The first major success inspired by the Donora tragedy was the 1949 establishment of Pennsylvania’s Division of Air Pollution Control. By 1955, the Pittsburgh area had reduced visible emissions by 97%. That same year, the Air Pollution Control Act passed Congress that authorized funds to research air pollution’s causes and health impacts.
The work enabled by that legislation led to the Clean Air Act of 1963. This law provided for permanent research aid and supported the development of state pollution control agencies. A 1965 amendment directed the federal government to develop vehicle emission standards.
The Clean Air Act of 1970 was the start of the federal government taking control of the nation’s air pollution policies, rather than states. It was to be administered by the newly formed Environmental Protection Agency. It enjoyed broad, bipartisan support; its two leading proponents were President Richard Nixon and Maine’s Sen. Edmund Muskie, who represented opposite ends of the political spectrum.
Subsequent amendments were enacted in 1977 and 1990 that define a program to control 189 identified pollutants, along with permitting program requirements. Enforcement was modified and expanded. And a program was established to phase out the use of refrigerants known to deplete the atmosphere’s ozone level.

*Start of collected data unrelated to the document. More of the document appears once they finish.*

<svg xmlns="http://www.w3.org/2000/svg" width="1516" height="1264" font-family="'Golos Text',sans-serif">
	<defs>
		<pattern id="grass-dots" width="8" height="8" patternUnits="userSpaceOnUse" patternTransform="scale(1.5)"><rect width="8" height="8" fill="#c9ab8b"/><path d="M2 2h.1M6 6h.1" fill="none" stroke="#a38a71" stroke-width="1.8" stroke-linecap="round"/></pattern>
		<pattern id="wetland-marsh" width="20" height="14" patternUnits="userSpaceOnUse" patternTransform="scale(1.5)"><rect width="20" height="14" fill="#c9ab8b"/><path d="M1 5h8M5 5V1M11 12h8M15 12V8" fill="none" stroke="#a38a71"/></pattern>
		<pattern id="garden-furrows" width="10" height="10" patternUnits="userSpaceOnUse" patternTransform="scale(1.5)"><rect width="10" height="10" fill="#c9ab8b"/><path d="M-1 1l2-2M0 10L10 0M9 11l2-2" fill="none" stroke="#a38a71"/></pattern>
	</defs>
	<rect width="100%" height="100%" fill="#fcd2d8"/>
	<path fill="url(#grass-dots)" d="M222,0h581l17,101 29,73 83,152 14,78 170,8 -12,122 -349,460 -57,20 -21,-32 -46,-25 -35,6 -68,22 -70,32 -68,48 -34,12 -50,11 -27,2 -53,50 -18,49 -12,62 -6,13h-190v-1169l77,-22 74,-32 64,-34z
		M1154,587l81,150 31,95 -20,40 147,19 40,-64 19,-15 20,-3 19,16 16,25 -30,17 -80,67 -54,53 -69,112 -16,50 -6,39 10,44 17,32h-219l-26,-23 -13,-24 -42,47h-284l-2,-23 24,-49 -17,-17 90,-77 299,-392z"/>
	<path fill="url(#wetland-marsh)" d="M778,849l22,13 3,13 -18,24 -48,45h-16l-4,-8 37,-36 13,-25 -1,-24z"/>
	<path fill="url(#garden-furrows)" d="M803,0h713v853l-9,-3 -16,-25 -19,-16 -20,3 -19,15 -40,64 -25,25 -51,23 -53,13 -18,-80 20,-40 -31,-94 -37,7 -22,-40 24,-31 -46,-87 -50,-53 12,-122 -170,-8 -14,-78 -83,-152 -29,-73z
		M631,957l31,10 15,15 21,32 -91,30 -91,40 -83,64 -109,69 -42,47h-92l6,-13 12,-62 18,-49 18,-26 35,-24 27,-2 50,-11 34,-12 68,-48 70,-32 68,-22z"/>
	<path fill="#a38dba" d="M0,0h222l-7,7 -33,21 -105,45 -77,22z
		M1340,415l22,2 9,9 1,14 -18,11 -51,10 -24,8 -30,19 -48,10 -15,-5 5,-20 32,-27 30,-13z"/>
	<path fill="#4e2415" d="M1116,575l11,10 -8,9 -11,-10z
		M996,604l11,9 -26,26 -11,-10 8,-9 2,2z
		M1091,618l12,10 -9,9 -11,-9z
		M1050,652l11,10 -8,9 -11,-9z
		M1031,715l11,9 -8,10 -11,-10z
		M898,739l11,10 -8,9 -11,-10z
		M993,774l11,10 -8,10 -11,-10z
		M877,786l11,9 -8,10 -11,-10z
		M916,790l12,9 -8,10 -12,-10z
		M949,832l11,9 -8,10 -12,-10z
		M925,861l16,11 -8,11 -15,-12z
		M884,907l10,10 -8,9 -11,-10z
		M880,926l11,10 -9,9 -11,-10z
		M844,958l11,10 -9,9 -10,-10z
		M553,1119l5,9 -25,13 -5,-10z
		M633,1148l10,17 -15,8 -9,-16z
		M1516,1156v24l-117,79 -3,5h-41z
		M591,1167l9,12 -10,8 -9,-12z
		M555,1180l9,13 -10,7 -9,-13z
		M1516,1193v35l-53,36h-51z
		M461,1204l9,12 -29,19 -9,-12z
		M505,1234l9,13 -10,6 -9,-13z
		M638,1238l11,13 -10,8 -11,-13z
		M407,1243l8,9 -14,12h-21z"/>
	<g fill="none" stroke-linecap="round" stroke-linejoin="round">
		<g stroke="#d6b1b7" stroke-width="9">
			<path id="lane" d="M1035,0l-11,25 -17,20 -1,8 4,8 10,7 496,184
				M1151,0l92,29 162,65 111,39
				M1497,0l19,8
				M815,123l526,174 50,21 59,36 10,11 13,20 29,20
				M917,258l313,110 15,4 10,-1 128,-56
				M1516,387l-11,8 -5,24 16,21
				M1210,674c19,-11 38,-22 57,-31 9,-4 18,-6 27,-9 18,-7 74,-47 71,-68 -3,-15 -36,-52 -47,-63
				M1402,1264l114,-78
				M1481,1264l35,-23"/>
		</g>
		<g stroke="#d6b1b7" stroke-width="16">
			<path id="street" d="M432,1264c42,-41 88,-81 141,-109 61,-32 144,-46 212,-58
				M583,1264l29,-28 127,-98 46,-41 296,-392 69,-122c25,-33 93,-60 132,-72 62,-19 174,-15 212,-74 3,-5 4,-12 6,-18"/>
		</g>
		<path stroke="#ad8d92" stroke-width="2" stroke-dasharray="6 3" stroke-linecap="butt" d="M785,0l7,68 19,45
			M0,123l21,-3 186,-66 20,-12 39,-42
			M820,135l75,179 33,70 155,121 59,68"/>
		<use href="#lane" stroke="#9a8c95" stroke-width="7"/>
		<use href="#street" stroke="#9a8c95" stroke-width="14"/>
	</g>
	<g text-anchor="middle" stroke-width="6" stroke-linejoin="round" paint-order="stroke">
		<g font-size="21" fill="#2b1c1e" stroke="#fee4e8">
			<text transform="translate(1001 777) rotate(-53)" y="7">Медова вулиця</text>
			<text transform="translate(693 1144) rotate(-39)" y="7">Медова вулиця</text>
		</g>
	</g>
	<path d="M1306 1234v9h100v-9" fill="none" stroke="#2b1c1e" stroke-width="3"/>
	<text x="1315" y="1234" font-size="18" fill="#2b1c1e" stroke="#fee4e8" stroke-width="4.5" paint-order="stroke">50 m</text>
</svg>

That last effort, adopted internationally, is largely recognized as the most successful global environmental initiative ever undertaken.
Donald Trump has worked to roll back the efforts of his predecessor, Barack Obama, to expand the Clean Air Act’s reach with his proposed Clean Power Plan, which targeted power generation. Trump replaced that plan with his own Affordable Clean Energy rule in 2019; however, that rule is now being fought in the courts.
Of course, market forces have recently become more significant than expanded regulations in driving utilities toward cleaner energy resources. Twenty-five years ago, coal generated 50% of all U.S. electricity; by 2019, that figure had fallen to 23%, according to the M. J. Bradley report, with new renewable resources and cheap, cleaner burning, natural gas making up the difference.
The Donora Smog forced Americans to see why cleaner air was, truly, a matter of life and death. Today, the town’s local historical museum recognizes that contribution with the slogan “Clean air started here.”